⑵ 技術上の情報の使用について間接事実から認定している裁判例としては、福岡地判平成14年12月24日判例タイムズ1156号225頁、大阪地判平成15年2月27日(平成13年(ワ)第10308号、セラミックコンデンサー事件)、知財高判平成23年9月27日(平成22年(ネ)第10039号、平成22年(ネ)第10056号)、名古屋地判平成20年3月13日判例時報2030号107頁などがある。

裁判例の傾向としては、原告の設計図面と被告の使用する図面の一致を認定する事案が多い。前記セラミックコンデンサー事件判決は、被告の図面と原告の図面の一致、セラミックコンデンサー積層機の設計には少なくとも3か月、電気関係の設計については少なくとも1か月半の期間がかかる一方で、被告らが原告を退社してから見積りを依頼するまでの期間が約40日であったこと、原告のセラミックコンデンサー積層機と被告会社のセラミックコンデンサー積層機は、設計者が自由に決めることができる部分も含めて、多くの点で一致又は酷似すること等の事実から、営業秘密の使用行為を推認している。

図面の対比において、選択の幅が広い設計事項が一致している場合や、図面の誤記、意味のない記載等が共通している場合等は、営業秘密の使用があったと推認しやすい[9]

また、被告が使用する機械の設計図の一部についてのみ証拠として提出されている場合であっても、機械の全体について設計図がなければ利用価値がないようなものであれば、全体について営業秘密の使用があったものと推認されることがある[10]

⑶ 東京地判平成30年11月29日(平成27年(ワ)第16423号)においては、ソースコードの不正使用の事実の有無の認定に当たり、鑑定を実施して、類似箇所の認定及び類似箇所について原告ソフトウェアを参照せずに被告らが独自に作成することが可能であるか否かを検討しており(ソースコードの一部の使用が認定され、全体についての使用は否定された)、同種事案における立証方法として参考になる。

第4 おわりに

営業行為の「使用」については、その外延が明らかではない場合も多い(特に技術上の秘密)が、当事者としては、営業秘密性を満たす情報がその本来の使用目的に沿って使用されたといえるのかを十分に吟味した上で、主張立証をする必要があるといえる。

 

<注釈>

[1] 経済産業省知的財産政策室編著「逐条解説不正競争防止法 平成30年11月29日施行版」85頁

[2] 大阪地判平成8年4月16日判例時報1588号139頁(男性用かつら事件)など

[3] 東京地判平成12年10月31日判例時報1768号107頁は、「確かに、本件顧客情報のもとになる個々の顧客に関する情報を一件ずつ出力できることは前記認定のとおりであるが、原告会社の顧客は事業所数で約一万四千と膨大な数に及ぶことからすれば、一覧性の観点から本件顧客情報の有用性は、なお損なわれないと言うことができる。」とする。

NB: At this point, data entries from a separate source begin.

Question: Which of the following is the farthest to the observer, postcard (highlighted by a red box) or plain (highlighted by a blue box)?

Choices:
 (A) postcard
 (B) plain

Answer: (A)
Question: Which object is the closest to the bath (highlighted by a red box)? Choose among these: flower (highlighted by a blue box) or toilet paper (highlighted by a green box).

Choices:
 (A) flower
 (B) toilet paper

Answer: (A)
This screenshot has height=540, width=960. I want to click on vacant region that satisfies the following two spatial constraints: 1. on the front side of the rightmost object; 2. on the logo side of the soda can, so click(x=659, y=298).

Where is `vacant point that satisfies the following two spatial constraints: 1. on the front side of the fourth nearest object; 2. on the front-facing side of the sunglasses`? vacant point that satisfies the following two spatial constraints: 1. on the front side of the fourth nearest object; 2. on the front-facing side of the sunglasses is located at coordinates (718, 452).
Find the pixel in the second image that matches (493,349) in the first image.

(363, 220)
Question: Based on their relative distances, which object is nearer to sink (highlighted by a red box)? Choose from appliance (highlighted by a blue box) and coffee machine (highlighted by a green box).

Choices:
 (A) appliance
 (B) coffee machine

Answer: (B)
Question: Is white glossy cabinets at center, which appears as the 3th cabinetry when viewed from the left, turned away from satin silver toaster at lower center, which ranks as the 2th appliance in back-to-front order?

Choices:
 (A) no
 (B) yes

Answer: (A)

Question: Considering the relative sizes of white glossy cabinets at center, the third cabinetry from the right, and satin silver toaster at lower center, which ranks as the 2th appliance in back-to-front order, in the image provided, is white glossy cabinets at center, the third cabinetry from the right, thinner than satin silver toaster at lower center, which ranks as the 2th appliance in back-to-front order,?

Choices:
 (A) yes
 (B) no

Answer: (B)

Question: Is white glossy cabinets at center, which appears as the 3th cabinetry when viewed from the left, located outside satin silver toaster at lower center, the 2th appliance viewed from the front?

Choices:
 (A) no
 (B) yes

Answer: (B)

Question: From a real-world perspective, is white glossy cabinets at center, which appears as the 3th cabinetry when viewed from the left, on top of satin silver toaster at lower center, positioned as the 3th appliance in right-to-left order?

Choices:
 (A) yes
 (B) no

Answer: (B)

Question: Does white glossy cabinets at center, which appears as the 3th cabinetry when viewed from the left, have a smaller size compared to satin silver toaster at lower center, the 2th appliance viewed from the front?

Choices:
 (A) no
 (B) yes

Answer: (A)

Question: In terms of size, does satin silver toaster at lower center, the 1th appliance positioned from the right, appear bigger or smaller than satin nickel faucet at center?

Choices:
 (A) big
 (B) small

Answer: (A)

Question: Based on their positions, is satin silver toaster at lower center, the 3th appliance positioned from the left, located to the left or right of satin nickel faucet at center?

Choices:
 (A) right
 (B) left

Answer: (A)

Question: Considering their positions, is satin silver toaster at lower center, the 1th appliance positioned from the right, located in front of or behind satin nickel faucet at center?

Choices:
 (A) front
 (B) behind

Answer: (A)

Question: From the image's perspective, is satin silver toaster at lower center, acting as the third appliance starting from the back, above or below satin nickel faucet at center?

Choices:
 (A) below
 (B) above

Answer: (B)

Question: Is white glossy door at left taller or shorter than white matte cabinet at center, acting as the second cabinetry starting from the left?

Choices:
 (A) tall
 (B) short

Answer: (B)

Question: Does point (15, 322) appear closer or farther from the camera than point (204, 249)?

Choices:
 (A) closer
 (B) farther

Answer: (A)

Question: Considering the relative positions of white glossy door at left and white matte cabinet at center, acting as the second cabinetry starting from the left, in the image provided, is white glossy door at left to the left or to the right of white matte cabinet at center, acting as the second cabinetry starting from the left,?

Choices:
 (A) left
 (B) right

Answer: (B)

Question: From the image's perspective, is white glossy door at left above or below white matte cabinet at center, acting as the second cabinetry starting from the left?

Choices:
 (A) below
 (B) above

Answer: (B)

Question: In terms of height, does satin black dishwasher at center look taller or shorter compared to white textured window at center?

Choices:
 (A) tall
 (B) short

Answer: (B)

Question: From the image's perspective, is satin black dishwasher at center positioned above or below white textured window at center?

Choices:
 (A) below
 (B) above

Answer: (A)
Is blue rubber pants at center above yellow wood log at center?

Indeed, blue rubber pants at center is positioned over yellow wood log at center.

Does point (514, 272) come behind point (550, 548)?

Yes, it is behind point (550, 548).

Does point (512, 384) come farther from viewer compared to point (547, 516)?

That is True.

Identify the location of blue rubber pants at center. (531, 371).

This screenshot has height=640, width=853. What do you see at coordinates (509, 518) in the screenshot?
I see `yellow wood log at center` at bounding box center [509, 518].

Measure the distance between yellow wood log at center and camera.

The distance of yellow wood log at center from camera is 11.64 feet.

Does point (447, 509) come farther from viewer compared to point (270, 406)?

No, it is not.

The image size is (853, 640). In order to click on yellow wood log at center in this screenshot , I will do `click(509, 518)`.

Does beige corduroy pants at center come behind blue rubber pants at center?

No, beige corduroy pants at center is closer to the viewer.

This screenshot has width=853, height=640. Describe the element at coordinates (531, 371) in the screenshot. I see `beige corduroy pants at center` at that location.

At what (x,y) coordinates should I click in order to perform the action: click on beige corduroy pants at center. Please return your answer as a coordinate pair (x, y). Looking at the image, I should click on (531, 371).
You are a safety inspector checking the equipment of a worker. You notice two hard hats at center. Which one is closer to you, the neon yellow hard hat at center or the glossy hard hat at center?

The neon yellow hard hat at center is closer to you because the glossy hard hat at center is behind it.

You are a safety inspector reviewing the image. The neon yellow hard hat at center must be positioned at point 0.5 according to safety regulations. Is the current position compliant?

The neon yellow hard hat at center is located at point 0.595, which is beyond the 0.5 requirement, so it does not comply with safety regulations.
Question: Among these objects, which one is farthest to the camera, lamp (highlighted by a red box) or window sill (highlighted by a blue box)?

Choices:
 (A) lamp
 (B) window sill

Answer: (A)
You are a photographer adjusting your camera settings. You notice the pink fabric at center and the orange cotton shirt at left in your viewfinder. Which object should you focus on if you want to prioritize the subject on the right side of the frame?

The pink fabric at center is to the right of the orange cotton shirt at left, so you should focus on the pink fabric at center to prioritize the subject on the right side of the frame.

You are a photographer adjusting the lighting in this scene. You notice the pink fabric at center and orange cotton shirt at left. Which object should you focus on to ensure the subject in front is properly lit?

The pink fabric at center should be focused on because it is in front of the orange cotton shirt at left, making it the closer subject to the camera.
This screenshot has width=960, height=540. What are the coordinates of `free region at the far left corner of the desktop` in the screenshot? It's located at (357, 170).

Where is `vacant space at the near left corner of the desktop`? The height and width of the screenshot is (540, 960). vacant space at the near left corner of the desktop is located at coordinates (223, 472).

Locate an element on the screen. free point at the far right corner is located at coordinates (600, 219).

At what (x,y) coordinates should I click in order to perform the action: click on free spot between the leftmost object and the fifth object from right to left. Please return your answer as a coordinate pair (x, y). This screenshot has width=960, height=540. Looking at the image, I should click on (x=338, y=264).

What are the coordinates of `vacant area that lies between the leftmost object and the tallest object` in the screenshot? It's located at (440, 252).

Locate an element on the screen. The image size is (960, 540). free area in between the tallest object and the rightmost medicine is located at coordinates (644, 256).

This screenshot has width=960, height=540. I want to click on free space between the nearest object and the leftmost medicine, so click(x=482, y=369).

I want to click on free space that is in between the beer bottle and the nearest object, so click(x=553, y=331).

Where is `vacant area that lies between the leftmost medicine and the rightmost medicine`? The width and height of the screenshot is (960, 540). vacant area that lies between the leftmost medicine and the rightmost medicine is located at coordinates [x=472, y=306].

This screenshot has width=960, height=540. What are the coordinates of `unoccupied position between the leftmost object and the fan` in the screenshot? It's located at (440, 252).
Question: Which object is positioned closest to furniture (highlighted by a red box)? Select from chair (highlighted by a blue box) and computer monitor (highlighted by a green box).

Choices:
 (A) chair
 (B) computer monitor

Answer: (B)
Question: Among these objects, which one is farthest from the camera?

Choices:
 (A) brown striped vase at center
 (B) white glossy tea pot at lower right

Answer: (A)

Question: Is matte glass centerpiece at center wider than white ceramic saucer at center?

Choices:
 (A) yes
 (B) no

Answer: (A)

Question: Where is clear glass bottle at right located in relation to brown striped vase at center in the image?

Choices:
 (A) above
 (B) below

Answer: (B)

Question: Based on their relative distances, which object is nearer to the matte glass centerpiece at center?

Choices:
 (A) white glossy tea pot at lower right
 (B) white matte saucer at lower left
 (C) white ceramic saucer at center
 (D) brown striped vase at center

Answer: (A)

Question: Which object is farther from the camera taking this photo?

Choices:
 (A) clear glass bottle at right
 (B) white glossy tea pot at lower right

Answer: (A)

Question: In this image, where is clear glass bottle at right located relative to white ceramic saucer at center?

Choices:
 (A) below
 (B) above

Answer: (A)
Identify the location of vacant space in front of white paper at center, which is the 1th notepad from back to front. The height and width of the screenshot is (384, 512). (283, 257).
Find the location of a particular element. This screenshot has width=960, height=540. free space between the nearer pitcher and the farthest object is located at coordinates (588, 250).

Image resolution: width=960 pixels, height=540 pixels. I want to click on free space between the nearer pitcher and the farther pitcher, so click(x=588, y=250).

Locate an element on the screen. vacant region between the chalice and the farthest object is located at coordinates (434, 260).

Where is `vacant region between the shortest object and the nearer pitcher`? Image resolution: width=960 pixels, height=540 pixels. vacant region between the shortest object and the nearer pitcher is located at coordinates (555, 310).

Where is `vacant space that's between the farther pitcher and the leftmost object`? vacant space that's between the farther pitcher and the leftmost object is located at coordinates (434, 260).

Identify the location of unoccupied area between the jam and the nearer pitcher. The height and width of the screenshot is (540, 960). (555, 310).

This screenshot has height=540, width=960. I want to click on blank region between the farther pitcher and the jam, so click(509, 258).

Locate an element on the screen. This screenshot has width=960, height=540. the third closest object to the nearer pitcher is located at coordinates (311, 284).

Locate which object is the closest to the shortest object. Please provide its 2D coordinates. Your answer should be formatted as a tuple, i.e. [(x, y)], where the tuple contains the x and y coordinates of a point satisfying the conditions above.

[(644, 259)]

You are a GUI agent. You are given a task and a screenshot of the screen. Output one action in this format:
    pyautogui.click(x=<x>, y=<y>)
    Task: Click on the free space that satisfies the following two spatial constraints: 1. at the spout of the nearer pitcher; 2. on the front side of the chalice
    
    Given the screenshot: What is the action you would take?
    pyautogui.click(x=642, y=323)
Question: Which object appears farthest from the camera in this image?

[4] 投資用マンションを購入した約7000名の個人情報

[5] 西田昌吾「営業秘密侵害行為」髙部眞規子編『著作権・商標・不競法関係訴訟の実務(第2版)』(商事法務、2018)500頁は、「営業秘密を取得した者が当該営業秘密に改変を施した情報を使用する行為も、当該営業秘密の経済的価値を享受していると認められる場合には、当該営業秘密の使用に当たるものと解される」が、「使用される情報がもはや技術的に営業秘密と同じものとは言えない場合には、営業秘密の使用とはいえない」とする。

[6] 東京地判平成12年10月31日判例時報1768号107頁参照

[7] 東京地判平成17年6月27日(平成16年(ワ)第24950号)など

[8] 東京地判平成11年7月23日判例時報1694号138頁参照

[9] 著作権侵害訴訟における依拠性の立証に通じるところがある。